Царствие Небесное нюхал табак, слушал Кавалера в пол-уха.
Помедлил и ответил:
- Собаки капустные пироги не едят. Хоть битые, хоть не битые. А паче того прикормленные. Горностая моего, даренку, больше не ищи. Лесной зверь - вот в лес и ушёл, к своим. А мы пойдем сейчас на Москву гулять. Не то взаперти прокиснешь.
- Я не могу встать.
- Выпей воды. - карлик подал кружку, Кавалер его послушался, в голове прояснилось, но снова сомнение взяло.
- Да кто же меня выпустит? Меня в три глаза холуи стерегут. Весь дом переполошим.
- А, болтай кому другому. Тебе засовы не помеха. Глаза отведешь, в окошко прыгнешь. Долго ли умеючи. - отмахнулся Царствие Небесное, и, не глядя, швырнул Кавалеру скомканную рубаху. - а заметят пропажу, скажешь, что не в уме был, ничего не помнишь, потянуло на Божий свет.
Так и пошли.
Холостые ливни выхлестали Москву по скулам крест накрест.

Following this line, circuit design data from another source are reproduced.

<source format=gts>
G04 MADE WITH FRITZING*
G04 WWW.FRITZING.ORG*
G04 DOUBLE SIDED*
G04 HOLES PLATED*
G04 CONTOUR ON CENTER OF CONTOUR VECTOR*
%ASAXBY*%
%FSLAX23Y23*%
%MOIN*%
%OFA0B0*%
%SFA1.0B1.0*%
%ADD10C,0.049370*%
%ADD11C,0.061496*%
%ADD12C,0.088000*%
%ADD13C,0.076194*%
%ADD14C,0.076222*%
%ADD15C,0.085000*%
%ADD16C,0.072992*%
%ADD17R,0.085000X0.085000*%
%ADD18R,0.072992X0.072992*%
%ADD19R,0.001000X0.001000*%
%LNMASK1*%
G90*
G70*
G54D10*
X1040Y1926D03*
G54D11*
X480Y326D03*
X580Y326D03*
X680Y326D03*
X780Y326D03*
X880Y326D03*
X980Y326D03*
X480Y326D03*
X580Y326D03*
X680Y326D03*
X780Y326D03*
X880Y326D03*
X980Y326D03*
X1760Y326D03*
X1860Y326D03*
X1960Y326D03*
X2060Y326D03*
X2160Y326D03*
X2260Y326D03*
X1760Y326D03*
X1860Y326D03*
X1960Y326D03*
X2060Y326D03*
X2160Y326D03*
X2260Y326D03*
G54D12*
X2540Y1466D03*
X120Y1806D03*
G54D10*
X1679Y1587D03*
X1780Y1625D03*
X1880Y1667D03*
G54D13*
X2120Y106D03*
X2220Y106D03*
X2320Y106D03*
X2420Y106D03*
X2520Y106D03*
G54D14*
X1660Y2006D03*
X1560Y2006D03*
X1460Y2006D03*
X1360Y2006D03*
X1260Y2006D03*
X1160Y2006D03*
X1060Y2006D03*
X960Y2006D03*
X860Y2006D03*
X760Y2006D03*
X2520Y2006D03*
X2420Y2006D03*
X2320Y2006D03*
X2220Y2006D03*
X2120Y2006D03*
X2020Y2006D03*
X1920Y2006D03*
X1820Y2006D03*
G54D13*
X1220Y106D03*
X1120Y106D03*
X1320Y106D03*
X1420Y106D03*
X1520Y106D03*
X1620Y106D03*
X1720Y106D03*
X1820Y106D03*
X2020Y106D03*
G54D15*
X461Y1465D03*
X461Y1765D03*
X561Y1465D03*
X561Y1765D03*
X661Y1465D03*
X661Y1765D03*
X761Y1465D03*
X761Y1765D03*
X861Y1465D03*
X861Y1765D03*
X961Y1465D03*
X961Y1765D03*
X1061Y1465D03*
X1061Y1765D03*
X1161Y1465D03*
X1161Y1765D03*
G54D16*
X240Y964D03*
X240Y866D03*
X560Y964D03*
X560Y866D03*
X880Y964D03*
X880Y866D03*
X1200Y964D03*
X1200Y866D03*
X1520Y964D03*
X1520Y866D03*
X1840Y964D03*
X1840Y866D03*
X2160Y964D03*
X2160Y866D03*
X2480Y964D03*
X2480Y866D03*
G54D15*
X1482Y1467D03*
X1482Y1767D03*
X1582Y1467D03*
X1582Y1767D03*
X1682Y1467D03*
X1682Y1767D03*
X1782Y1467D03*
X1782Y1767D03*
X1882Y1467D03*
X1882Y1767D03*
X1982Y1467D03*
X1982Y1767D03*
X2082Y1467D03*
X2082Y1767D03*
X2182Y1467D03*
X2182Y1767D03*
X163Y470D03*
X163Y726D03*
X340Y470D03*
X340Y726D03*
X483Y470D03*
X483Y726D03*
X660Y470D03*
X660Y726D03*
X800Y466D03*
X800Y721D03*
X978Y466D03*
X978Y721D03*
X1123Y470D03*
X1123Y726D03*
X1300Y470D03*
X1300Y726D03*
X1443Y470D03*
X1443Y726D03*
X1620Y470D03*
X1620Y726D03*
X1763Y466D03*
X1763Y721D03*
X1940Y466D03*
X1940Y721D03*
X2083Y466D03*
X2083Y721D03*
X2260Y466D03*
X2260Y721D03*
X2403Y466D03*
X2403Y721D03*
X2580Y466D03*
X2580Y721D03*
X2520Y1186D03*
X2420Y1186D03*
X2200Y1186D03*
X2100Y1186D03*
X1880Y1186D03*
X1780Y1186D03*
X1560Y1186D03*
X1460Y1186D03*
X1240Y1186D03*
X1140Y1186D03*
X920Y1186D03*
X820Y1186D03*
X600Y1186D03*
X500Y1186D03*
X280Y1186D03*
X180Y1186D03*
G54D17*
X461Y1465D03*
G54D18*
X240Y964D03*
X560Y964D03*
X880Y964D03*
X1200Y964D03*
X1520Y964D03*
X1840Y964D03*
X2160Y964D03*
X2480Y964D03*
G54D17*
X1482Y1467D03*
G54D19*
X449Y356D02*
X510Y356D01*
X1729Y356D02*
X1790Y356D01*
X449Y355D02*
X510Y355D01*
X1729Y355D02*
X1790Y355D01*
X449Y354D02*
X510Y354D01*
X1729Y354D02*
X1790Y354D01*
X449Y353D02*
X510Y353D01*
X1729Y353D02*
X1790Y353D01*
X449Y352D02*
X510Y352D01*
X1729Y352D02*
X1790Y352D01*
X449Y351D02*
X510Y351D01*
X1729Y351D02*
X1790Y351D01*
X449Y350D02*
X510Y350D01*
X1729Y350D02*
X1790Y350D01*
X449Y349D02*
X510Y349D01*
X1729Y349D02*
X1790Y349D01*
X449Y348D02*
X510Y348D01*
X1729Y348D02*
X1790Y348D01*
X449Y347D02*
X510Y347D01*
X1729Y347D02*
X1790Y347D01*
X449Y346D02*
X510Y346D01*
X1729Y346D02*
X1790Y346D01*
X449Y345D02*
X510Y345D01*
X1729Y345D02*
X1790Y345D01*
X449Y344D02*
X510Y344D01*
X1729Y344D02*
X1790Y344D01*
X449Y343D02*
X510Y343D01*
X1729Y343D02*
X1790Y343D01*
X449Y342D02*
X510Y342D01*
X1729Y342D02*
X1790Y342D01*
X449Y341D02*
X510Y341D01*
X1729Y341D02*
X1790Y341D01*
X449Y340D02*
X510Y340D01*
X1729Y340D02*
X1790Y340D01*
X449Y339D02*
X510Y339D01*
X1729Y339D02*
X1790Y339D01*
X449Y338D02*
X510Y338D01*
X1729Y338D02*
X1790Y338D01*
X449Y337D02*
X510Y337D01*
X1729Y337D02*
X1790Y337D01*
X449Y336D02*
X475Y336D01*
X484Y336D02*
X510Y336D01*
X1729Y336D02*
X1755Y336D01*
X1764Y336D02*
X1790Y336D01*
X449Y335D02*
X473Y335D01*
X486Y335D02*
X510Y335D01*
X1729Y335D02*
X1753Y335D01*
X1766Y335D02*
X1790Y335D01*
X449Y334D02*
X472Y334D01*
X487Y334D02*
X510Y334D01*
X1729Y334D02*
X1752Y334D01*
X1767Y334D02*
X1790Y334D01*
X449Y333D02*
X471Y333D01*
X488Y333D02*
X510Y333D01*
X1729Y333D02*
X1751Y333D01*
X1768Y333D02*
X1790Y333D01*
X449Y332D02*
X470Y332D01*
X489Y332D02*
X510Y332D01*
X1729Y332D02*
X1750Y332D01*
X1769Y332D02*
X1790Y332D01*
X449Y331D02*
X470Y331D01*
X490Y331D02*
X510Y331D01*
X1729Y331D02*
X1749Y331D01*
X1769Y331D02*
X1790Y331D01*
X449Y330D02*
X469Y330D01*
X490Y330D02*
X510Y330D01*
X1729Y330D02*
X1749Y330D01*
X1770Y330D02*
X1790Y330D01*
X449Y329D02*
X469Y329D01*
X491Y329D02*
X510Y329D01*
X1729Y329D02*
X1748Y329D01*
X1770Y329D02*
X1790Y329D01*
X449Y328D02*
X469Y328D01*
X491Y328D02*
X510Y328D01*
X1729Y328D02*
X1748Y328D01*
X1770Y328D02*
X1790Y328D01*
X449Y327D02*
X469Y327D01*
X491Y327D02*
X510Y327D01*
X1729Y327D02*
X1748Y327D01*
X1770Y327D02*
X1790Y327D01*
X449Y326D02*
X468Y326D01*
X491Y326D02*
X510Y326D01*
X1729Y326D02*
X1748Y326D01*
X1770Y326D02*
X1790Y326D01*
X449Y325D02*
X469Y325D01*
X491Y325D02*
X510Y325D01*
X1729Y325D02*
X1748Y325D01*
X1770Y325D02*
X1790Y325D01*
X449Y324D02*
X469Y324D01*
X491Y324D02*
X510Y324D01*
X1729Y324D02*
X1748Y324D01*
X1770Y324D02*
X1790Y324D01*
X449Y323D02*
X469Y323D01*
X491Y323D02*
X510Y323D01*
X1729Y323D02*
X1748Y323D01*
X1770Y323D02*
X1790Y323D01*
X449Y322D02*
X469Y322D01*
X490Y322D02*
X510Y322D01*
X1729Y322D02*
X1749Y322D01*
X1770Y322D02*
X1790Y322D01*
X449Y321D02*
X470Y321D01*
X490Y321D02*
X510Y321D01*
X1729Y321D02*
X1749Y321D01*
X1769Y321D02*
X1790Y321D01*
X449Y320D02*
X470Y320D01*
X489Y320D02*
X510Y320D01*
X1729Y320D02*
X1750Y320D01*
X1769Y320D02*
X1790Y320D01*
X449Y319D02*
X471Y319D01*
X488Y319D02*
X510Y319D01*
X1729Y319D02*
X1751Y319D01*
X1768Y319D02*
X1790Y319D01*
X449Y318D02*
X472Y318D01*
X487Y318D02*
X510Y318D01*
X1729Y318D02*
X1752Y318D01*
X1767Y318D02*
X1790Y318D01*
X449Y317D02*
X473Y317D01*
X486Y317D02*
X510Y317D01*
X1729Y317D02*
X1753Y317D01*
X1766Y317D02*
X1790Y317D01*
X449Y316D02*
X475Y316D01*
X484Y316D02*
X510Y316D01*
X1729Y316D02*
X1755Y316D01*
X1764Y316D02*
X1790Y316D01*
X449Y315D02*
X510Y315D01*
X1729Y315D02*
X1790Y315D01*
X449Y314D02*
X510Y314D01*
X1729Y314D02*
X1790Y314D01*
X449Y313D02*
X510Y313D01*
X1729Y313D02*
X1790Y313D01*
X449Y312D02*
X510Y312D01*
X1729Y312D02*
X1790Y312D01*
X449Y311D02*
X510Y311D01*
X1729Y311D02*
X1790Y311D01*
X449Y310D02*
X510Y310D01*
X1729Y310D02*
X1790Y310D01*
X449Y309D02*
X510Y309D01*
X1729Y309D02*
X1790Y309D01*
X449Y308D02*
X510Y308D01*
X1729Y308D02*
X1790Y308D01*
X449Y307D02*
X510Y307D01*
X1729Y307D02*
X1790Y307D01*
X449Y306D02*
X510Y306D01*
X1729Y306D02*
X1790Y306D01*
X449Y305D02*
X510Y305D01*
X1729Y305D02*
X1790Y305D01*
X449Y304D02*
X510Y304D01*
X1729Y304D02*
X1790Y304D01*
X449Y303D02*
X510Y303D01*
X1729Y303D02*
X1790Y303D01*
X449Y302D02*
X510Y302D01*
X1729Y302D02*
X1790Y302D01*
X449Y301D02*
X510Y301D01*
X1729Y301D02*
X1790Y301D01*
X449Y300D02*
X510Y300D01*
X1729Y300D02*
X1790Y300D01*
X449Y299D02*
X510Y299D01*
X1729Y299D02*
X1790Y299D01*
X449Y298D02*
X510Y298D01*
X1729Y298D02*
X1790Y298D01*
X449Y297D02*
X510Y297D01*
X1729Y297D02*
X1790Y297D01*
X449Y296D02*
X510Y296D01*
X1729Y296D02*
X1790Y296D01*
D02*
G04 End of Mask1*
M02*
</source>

Большие сады переваливались с забора на забор ярой бузиной. Мокрые гривы древесных крон наклонились над прудами, рвали ветреную прохладу, как голодные.

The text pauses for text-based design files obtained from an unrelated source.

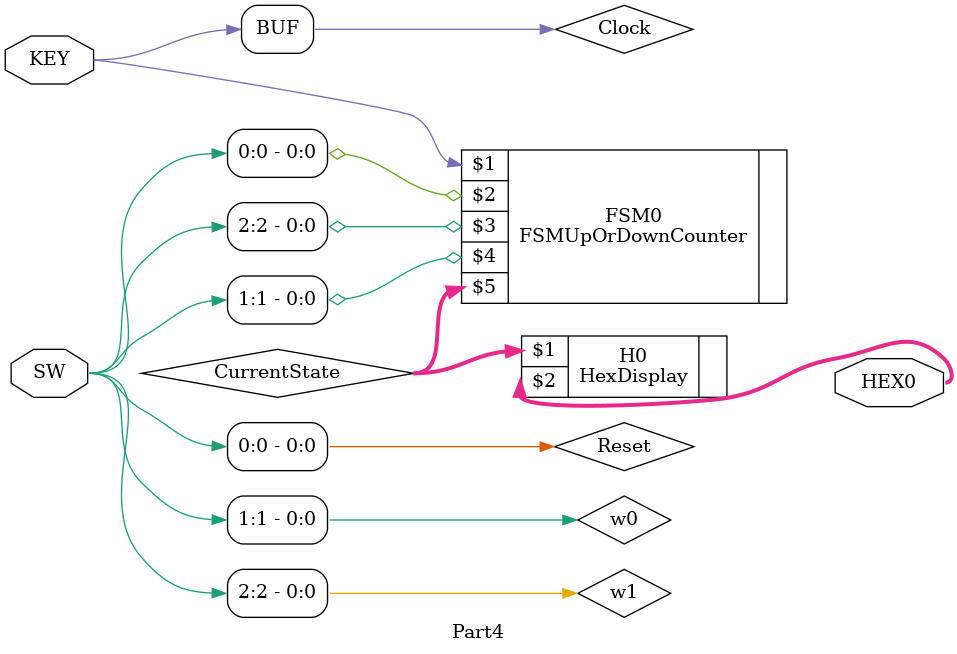
<source format=v>

module Part4 (KEY, SW, HEX0);
   input [0:0] KEY;              // KEY0 to activate clock
   input [2:0] SW;               // SW0 = synchronous reset, SW1 = w0 input, SW2 = w1 input
   output [0:6] HEX0;            // HEX0 to output the current number
   
   wire w1, w0, Reset, Clock;    // Wires used to make code cleaner
   assign Clock = KEY[0];        // Wires used to make code cleaner
   assign Reset = SW[0];         // Wires used to make code cleaner
   assign w1 = SW[2];            // Wires used to make code cleaner
   assign w0 = SW[1];            // Wires used to make code cleaner
   
   wire [3:0] CurrentState;      // Used to make Quartus recognize the State Machine
   
   FSMUpOrDownCounter FSM0(Clock, Reset, w1, w0, CurrentState);
   
   HexDisplay H0(CurrentState, HEX0);
endmodule

</source>
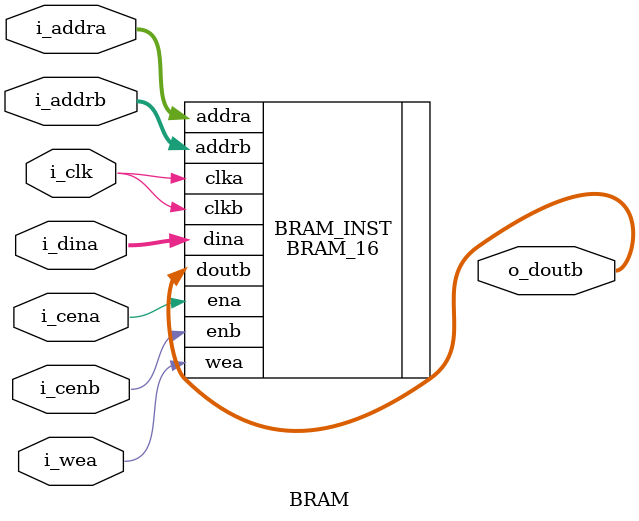
<source format=sv>
module BRAM (
    // Operation signals
    input  wire          i_clk,

    // Data signals A (Write Port)
    input  wire          i_cena,
    input  wire          i_wea,
    input  wire    [7:0] i_addra,
    input  wire [1027:0] i_dina,

    // Data signals B (Read Port)
    input  wire          i_cenb,
    input  wire    [7:0] i_addrb,
    output wire [1027:0] o_doutb
);

    // BRAM IP Instance
    BRAM_16 BRAM_INST (
        .clka (i_clk),
        .ena  (i_cena),
        .wea  (i_wea),
        .addra(i_addra),
        .dina (i_dina),

        .clkb (i_clk),
        .enb  (i_cenb),
        .addrb(i_addrb),
        .doutb(o_doutb)
    );
endmodule
</source>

Мордвины вразнос торговали ранним щавелем, приходили под утро к кухонному крыльцу, вываливали травный товар из мешков.
Из окна в окно мерно ударял звук капустных сечек - рубили сочный кислый хрящевой щавель, варили зеленые щи.
Кто побогаче, забелял трапезу половиной крутого яйца или ржаной мукой с отрубями. Дешево и сердито.
Зеленая масляная вода катила под мостами на Яузе и Неглинной. Гнили затоны. В сумерках гурчали натужными жёлтыми голосами речные лягушки, карабкались друг на друга, любились в тесноте.
Лодочники чистили длинными крюками пруды, освобождали полную воду от лягушиной икры и плАвника.
Кавалер и Царствие Небесное шли по Кузнецкому мосту, где издавна поставлены сладострастные французские лавки-галантереи: муранский бисер, атласные ленты, веера, притирания, пудры всех оттенков, от простой солдатской до радужной, карнавальной.
Знакомые щелкоперы с Кавалером раскланивались - и долго смотрели вслед, запоминали походку, как на людях держится, как наряжен, да насколько один конец кружевного шарфа ниже другого свесился с капризного девичьего плеча.
Никто не удивлялся тому, что рядом с пригожим господином ковылял кольченогий горбун-недоросток в куцем куртейке и треугольной шляпе с петушиным пером.